In an economic sense, value means that the user derives at least some utility for himself:
“Individuals act to make themselves as well off as possible. To use the jargon of the profession, they seek to maximize their own utility, which is a similar concept to happiness, only broader. I derive utility from getting a typhoid immunization and paying taxes. Neither of these things makes me particularly happy, but they do keep me from dying of typhoid or going to jail. That, in the long run, makes me better off.” — Charles Wheelan
So in a nutshell, utility means anything that we perceive that makes us better off, and when a product gives us value it means that we derive some utility from it.
No matter how friendly and easy to use a product is, people will not use it if they do not perceive that they are receiving any value.
This has some deep implications for any product, especially new ones. Instead of focusing on delivering the perfect experience to your users, you should be completely focused on finding out what kind of value are your users perceiving, and after you found that out, then try to deliver as much value as you can. Only after you have completely nailed this, then you can put as much effort as you see fit on making the experience as intuitive and friendly as possible.
This does not mean in any way that UX is worthless. What it means is that on the top of your priorities should always be delivering value to your user. You can improve UX in parallel as much as you think the user needs it, but at the end of the day, value is the one and only thing that will keep your users coming back.
You can easily understand this if you think about Craigslist. For years it was the best site to advertise or search for pretty much anything, yet it had one of the oldest and most basic user interfaces and user experiences. Then why was it so popular? Why is it still so popular, among so many other competitors? Because it delivers value. It connects supply and demand in an efficient way. People can buy or sell anything faster in Craigslist than anywhere else. However, Craigslist is slowly losing users. Its competitors are finally delivering as much value but with a much better user experience. They have created sites for specific segments that advertised on Craigslist and loaded them with helpful and user-friendly features. That is what happens when you focus solely on value and completely forget the user experience.

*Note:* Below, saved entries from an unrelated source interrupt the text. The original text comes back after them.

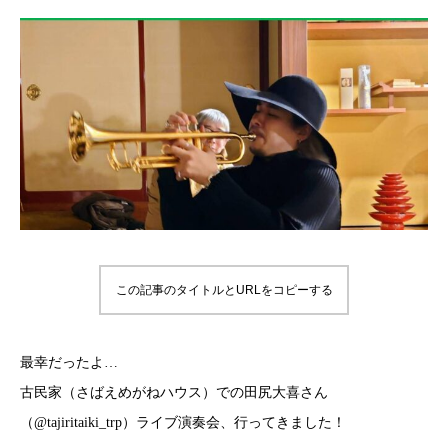
この記事のタイトルとURLをコピーする
最幸だったよ…
古民家（さばえめがねハウス）での田尻大喜さん
（@tajiritaiki_trp）ライブ演奏会、行ってきました！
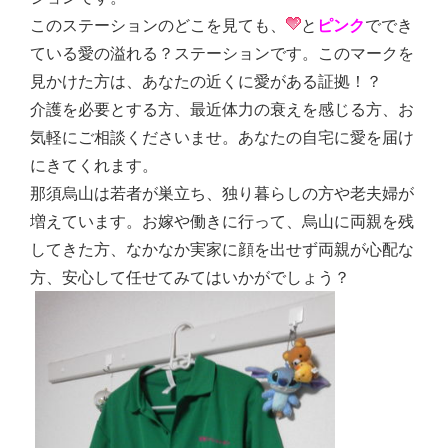
このステーションのどこを見ても、
と
ピンク
ででき
ている愛の溢れる？ステーションです。このマークを
見かけた方は、あなたの近くに愛がある証拠！？
介護を必要とする方、最近体力の衰えを感じる方、お
気軽にご相談くださいませ。あなたの自宅に愛を届け
にきてくれます。
那須烏山は若者が巣立ち、独り暮らしの方や老夫婦が
増えています。お嫁や働きに行って、烏山に両親を残
してきた方、なかなか実家に顔を出せず両親が心配な
方、安心して任せてみてはいかがでしょう？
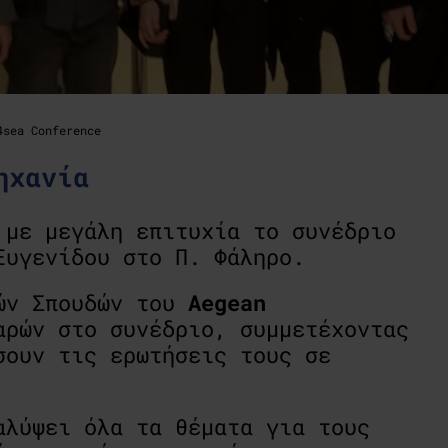
4sea Conference
ηχανία
με μεγάλη επιτυχία το συνέδριο
Ευγενίδου στο Π. Φάληρο.
ών Σπουδών
του
Aegean
ρών στο συνέδριο, συμμετέχοντας
σουν τις ερωτήσεις τους σε
αλύψει όλα τα θέματα για τους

You might have heard of the term “value proposition”. It means the value that you think that your users are receiving. However, you must always consider that it might be that your users are not perceiving the value delivered in the same way. Therefore, “value proposition” is not the same as “value perception”. Your users may be happy using your product, but it might be for other reason than your value proposition. Their perception does not necessarily need to match what you think you are providing them, and yet your product can still be successful. Think about Starbucks for example. In the beginning they thought that their value proposition was to readily provide quality coffee. They built really comfy cafes, and suddenly the business was blooming. Only after a while they realized that the reason lots of people went to Starbucks was not because of the coffee, but because of the amazingly comfortable locations. They went there to work or to study, or even to hang out with their friends. It turned out that for a significant percentage of their customers, their value perception was completely different than the value proposition that Starbucks had.
There are plenty of tools to find out what the value perception of your users is. You can use user personas, or job stories. You can implement KPIs and perform data analysis. Personally, I prefer to start with a conceptual methodology, and after I have a reasonable (and likely) hypothesis, then I make sure to back it up with hard data. It is up to you and your product which tool will be the best, so I recommend that you use the scientific method. Define a hypothesis, test it, learn from it, start over. No matter what you are trying to do, this should always be at the core of any methodology you use.
UX design is a great tool to create amazing products. Just remember that underneath all that neat interface, there must be always value delivered.